Inconsistent axis scales
Each panel should use consistent scales for comparison across rows and columns. Some tools handle this automatically; check yours.
// 09 — In the wild
Real-world examples
Machine learning
Data scientists use pair plots as the first step in feature engineering — identifying which features correlate, which separate classes, and which need transformation.
Biomedical research
Clinicians use pair plots to visualize patient biomarkers (blood pressure, cholesterol, BMI, glucose) and identify risk profiles across multiple health indicators.
Quality control
Manufacturing engineers plot multiple process parameters simultaneously to detect when two variables drift together — a sign of systemic process changes.
// 10 — At a glance
Quick reference
Also known as
Scatterplot matrix, SPLOM
Category
Correlation / EDA
Typical data
3–10 numeric variables
Best for
Multivariate exploration
Difficulty
Intermediate
Tools
seaborn.pairplot(), GGally::ggpairs()
// 11 — Accessibility
Making it accessible
Use colorblind-safe palettes when coloring by group
Ensure axis labels are readable even at small panel sizes
Provide a text summary of key relationships for screen readers
Use shapes (circle, triangle, square) in addition to color for group coding
Consider large-format printing or zoomed panels for presentations
// 12 — Variations
Common variations
Generalized pair plot
Shows different views in upper vs lower triangle — e.g., scatter below, correlation value above, KDE on diagonal.
Hexbin pair plot
Replaces scatter plots with hexbin plots in each panel for large datasets.
Regression pair plot
Adds fitted regression lines to each scatter panel for quick trend assessment.
Interactive pair plot
Brushing a region in one panel highlights the same observations in all other panels.
// 13 — FAQs
Frequently asked questions
What is a pair plot?+
A pair plot (also called a scatterplot matrix or SPLOM) arranges scatter plots for every combination of variables in a grid. For n variables, it creates an n × n matrix where each off-diagonal cell shows a scatter plot of two variables, and each diagonal cell shows a univariate distribution (typically a histogram or KDE).
When should you use a pair plot?+
Use a pair plot when you want to see all pairwise relationships in a multivariate dataset. It also works well when performing EDA before building a model, and when looking for non-linear relationships that a correlogram would miss.
When should you avoid a pair plot?+
Avoid a pair plot when you have more than 10–12 variables — the grid becomes impossibly small. It is also a poor fit when your dataset has millions of rows — each scatter plot will be overplotted, or when you only need one specific pair — make a full-size scatter plot instead.

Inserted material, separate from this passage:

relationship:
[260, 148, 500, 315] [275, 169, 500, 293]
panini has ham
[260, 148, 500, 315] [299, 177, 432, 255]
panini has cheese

What data do you need to make a pair plot?+
// Tidy table — each column is a variable
How is a pair plot different from a correlogram?+
Both a pair plot and a correlogram can look similar at first glance, but they answer different questions. Reach for a pair plot when the comparisons and patterns it was designed to reveal match what you need to communicate, and choose a correlogram when its particular strengths better fit your data and audience.
What is another name for a pair plot?+
Pair Plot is also known as Scatterplot matrix, SPLOM. The name varies between fields, but the visualisation technique is the same.
What size of dataset works best for a pair plot?+
Pair Plot works best for Multivariate exploration. Outside that range the chart either looks empty or becomes too cluttered to read clearly.
Are pair plots accessible to screen readers?+
Yes — a pair plot can be made accessible to screen readers by pairing it with a clear text summary of the key insight, ensuring color choices meet WCAG contrast guidelines, adding descriptive alt text or aria-label to the SVG, and offering the underlying data as an HTML table fallback for assistive technologies.